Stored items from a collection
· · ·

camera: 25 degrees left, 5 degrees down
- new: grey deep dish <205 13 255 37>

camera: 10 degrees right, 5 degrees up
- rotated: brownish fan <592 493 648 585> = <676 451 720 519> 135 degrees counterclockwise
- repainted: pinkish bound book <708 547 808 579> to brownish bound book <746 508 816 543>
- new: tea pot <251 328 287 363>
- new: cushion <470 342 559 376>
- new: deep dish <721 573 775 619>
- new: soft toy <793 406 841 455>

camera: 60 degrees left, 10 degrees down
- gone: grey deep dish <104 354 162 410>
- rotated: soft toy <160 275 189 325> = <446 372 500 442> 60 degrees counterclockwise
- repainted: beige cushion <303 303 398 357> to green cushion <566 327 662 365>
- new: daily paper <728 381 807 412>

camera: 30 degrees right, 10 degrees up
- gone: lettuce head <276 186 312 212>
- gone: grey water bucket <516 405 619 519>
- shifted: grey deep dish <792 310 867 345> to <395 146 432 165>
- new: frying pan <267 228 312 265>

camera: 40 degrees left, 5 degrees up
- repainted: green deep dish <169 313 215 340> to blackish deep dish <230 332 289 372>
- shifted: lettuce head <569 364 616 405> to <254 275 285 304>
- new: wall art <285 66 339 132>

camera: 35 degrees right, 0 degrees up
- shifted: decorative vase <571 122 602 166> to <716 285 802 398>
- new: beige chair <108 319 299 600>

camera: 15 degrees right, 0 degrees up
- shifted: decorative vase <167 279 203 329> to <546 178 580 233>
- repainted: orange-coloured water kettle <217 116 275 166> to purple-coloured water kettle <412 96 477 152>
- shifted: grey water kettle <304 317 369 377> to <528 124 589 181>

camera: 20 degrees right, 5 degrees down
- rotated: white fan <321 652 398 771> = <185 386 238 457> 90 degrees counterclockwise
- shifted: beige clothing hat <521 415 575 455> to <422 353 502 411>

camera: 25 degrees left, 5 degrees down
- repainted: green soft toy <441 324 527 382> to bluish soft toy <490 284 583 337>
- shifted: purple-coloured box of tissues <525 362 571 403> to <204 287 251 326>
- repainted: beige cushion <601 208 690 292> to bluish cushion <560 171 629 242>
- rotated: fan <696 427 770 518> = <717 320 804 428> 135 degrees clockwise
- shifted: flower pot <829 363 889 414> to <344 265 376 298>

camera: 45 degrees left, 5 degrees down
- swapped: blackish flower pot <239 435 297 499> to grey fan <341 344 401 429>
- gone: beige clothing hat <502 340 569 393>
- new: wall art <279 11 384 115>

· · ·

Task prompt:
The records need to be copied exactly, with no line left out.

Worked solution:
camera: 25 degrees left, 5 degrees down
- new: grey deep dish <205 13 255 37>

camera: 10 degrees right, 5 degrees up
- rotated: brownish fan <592 493 648 585> = <676 451 720 519> 135 degrees counterclockwise
- repainted: pinkish bound book <708 547 808 579> to brownish bound book <746 508 816 543>
- new: tea pot <251 328 287 363>
- new: cushion <470 342 559 376>
- new: deep dish <721 573 775 619>
- new: soft toy <793 406 841 455>

camera: 60 degrees left, 10 degrees down
- gone: grey deep dish <104 354 162 410>
- rotated: soft toy <160 275 189 325> = <446 372 500 442> 60 degrees counterclockwise
- repainted: beige cushion <303 303 398 357> to green cushion <566 327 662 365>
- new: daily paper <728 381 807 412>

camera: 30 degrees right, 10 degrees up
- gone: lettuce head <276 186 312 212>
- gone: grey water bucket <516 405 619 519>
- shifted: grey deep dish <792 310 867 345> to <395 146 432 165>
- new: frying pan <267 228 312 265>

camera: 40 degrees left, 5 degrees up
- repainted: green deep dish <169 313 215 340> to blackish deep dish <230 332 289 372>
- shifted: lettuce head <569 364 616 405> to <254 275 285 304>
- new: wall art <285 66 339 132>

camera: 35 degrees right, 0 degrees up
- shifted: decorative vase <571 122 602 166> to <716 285 802 398>
- new: beige chair <108 319 299 600>

camera: 15 degrees right, 0 degrees up
- shifted: decorative vase <167 279 203 329> to <546 178 580 233>
- repainted: orange-coloured water kettle <217 116 275 166> to purple-coloured water kettle <412 96 477 152>
- shifted: grey water kettle <304 317 369 377> to <528 124 589 181>

camera: 20 degrees right, 5 degrees down
- rotated: white fan <321 652 398 771> = <185 386 238 457> 90 degrees counterclockwise
- shifted: beige clothing hat <521 415 575 455> to <422 353 502 411>

camera: 25 degrees left, 5 degrees down
- repainted: green soft toy <441 324 527 382> to bluish soft toy <490 284 583 337>
- shifted: purple-coloured box of tissues <525 362 571 403> to <204 287 251 326>
- repainted: beige cushion <601 208 690 292> to bluish cushion <560 171 629 242>
- rotated: fan <696 427 770 518> = <717 320 804 428> 135 degrees clockwise
- shifted: flower pot <829 363 889 414> to <344 265 376 298>

camera: 45 degrees left, 5 degrees down
- swapped: blackish flower pot <239 435 297 499> to grey fan <341 344 401 429>
- gone: beige clothing hat <502 340 569 393>
- new: wall art <279 11 384 115>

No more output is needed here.